Ilya and Emilia Kabakov are Russian-born, American-based artists that collaborate on environments which fuse elements of the everyday with those of the conceptual. While their work is deeply rooted in the Soviet social and cultural context in which the Kabakovs came of age, their work still attains a universal significance.

Ilya Kabakov was born in Dnepropetrovsk, Soviet Union, in 1933. He studied at the VA Surikov Art Academy in Moscow, and began his career as a children’s book illustrator during the 1950’s. He was part of a group of Conceptual artists in Moscow who worked outside the official Soviet art system. In 1985 he received his first solo show exhibition at Dina Vierny Gallery, Paris, and he moved to the West two years later. Today Kabakov is recognized as the most important Russian artist to have emerged in the late 20th century.

Emilia Kabakov was born in Dnepropetrovsk, Soviet Union, in 1945. She attended the Music College in Irkutsk in addition to studying Spanish language and literature at the Moscow University. She immigrated to Israel in 1973, and moved to New York in 1975, where she worked as a curator and art dealer.  Emilia has worked side by side with Ilya since 1989.

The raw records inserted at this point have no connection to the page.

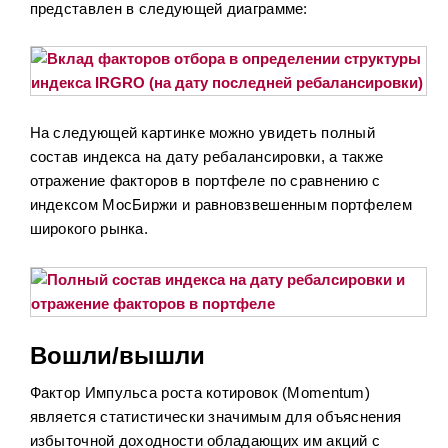
представлен в следующей диаграмме:
На следующей картинке можно увидеть полный
состав индекса на дату ребалансировки, а также
отражение факторов в портфеле по сравнению с
индексом МосБиржи и равновзвешенным портфелем
широкого рынка.
Вошли/вышли
Фактор Импульса роста котировок (Momentum)
является статистически значимым для объяснения
избыточной доходности обладающих им акций с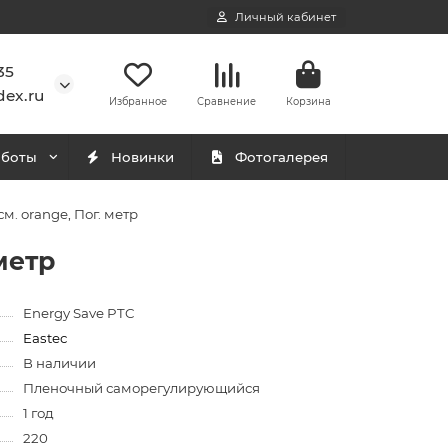
Личный кабинет
35
ex.ru
Избранное
Сравнение
Корзина
аботы
Новинки
Фотогалерея
. orange, Пог. метр
метр
Energy Save PTC
Eastec
В наличии
Пленочный саморегулирующийся
1 год
220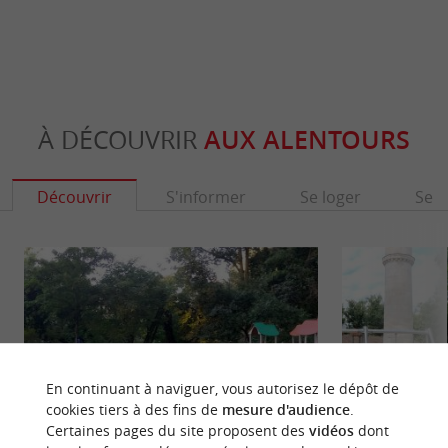
À DÉCOUVRIR
AUX ALENTOURS
Découvrir
S'informer
Se loger
Se r
En continuant à naviguer, vous autorisez le dépôt de
cookies tiers à des fins de
mesure d'audience
.
Certaines pages du site proposent des
vidéos
dont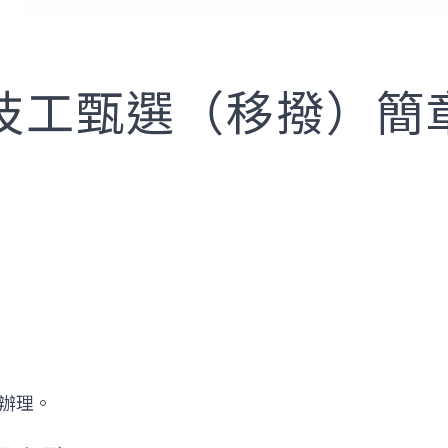
技工甄選（移撥）簡
辦理。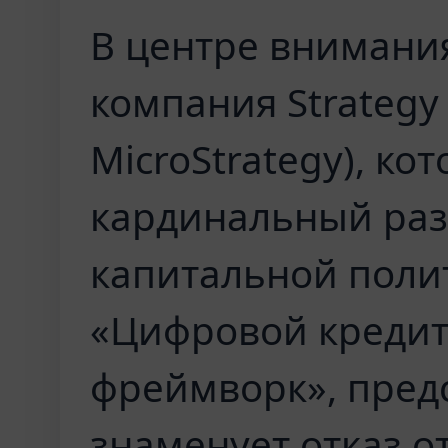
В центре внимани
компания Strategy
MicroStrategy), к
кардинальный раз
капитальной поли
«Цифровой креди
фреймворк», пред
знаменует отказ о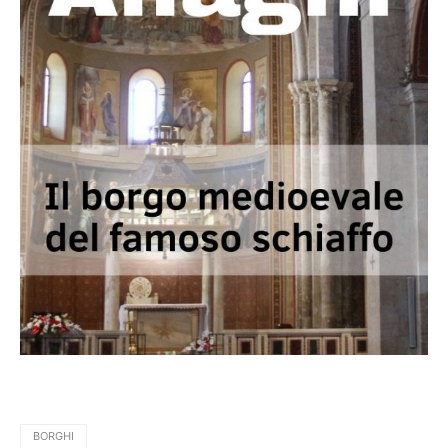
BORGHI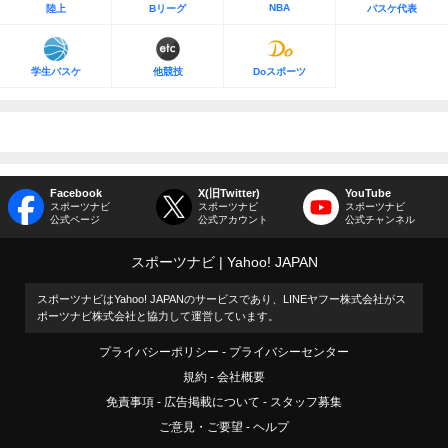
NBA
陸上
Bリーグ
バスケ代表
学生バスケ
他競技
Doスポーツ
Facebook
X(旧Twitter)
YouTube
スポーツナビ
スポーツナビ
スポーツナビ
公式ページ
公式アカウント
公式チャンネル
スポーツナビ
Yahoo! JAPAN
スポーツナビはYahoo! JAPANのサービスであり、LINEヤフー株式会社がス
ポーツナビ株式会社と協力して運営しています。
プライバシーポリシー
プライバシーセンター
規約
会社概要
免責事項
広告掲載について
スタッフ募集
ご意見・ご要望
ヘルプ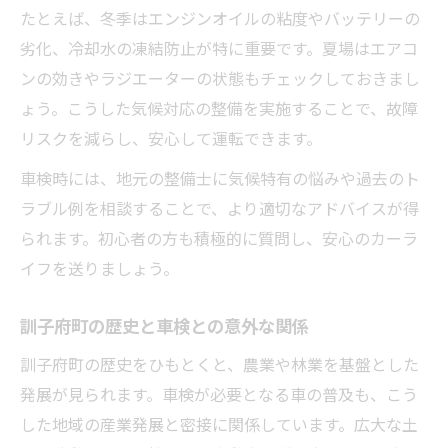
たとえば、冬季はエンジンオイルの粘度やバッテリーの
劣化、冷却水の凍結防止が特に重要です。夏場はエアコ
ンの効きやラジエーターの状態もチェックしておきまし
ょう。こうした気候対応の整備を実施することで、故障
リスクを減らし、安心して運転できます。
車検時には、地元の整備士に気候特有の悩みや過去のト
ラブル例を相談することで、より適切なアドバイスが得
られます。初心者の方も積極的に質問し、安心のカーラ
イフを送りましょう。
訓子府町の歴史と車検との意外な関係
訓子府町の歴史をひもとくと、農業や林業を基盤とした
発展が見られます。車検が必要となる車の普及も、こう
した地域の産業発展と密接に関係しています。広大な土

Their work has been shown in such venues as the Museum of Modern Art, the Hirshhorn Museum in Washington DC, the Stedelijk Museum in Amsterdam, Documenta IX, at the Whitney Biennial in 1997 and the State Hermitage Museum in St. Petersburg among others. In 1993 they represented Russia at the 45th Venice Biennale with their installation The Red Pavilion. The Kabakovs have also completed many important public commissions throughout Europe and have received a number of honors and awards, including the Oscar Kokoschka Preis, Vienna, in 2002 and the Chevalier des Arts et des Lettres, Paris, in 1995.

The Kabakovs live and work in Long Island.